:: Data provided ::

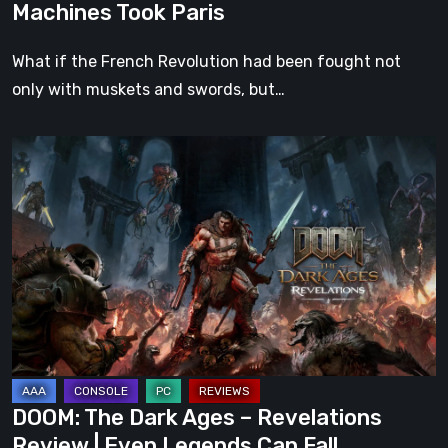
Machines Took Paris
What if the French Revolution had been fought not
only with muskets and swords, but…
DOOM:
The
Dark
Ages
–
Revelations
Review
|
Even
Legends
DOOM: The Dark Ages – Revelations
Can
Review | Even Legends Can Fall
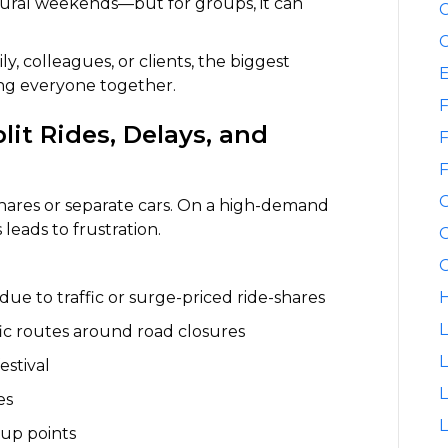
ultural weekends—but for groups, it can
C
C
ly, colleagues, or clients, the biggest
ping everyone together.
F
it Rides, Delays, and
F
F
shares or separate cars. On a high-demand
leads to frustration.
G
G
 due to traffic or surge-priced ride-shares
H
L
ffic routes around road closures
L
estival
es
L
up points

:::

**What to do**
How many of the lines above hold "shares"? Answer with only the number.

**Result of this exercise**
2